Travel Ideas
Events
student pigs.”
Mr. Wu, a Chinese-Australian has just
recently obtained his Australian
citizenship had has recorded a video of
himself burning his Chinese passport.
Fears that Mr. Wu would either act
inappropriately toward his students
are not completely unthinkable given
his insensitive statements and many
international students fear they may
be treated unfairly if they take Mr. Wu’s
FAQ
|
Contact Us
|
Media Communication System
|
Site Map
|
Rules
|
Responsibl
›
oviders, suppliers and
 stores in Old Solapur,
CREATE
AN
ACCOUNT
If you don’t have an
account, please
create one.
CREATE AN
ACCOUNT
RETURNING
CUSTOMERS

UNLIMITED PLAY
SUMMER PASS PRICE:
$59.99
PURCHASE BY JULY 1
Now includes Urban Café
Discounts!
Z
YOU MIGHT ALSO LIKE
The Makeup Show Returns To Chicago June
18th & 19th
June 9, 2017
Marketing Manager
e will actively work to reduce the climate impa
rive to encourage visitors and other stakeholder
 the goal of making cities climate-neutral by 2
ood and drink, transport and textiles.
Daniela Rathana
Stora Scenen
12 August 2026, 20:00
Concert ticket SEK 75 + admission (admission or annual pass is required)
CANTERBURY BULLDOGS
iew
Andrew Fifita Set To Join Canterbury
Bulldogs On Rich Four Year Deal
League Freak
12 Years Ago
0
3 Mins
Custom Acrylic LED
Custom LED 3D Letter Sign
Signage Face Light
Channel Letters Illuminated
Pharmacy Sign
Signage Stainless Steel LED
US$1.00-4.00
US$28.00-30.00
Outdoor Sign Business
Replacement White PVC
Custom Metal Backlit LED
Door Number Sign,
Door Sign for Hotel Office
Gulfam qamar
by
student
******************************
Job → Select every line in the material above that contains the word "they" and copy each of those lines.

Answer below →
international students fear they may
be treated unfairly if they take Mr. Wu’s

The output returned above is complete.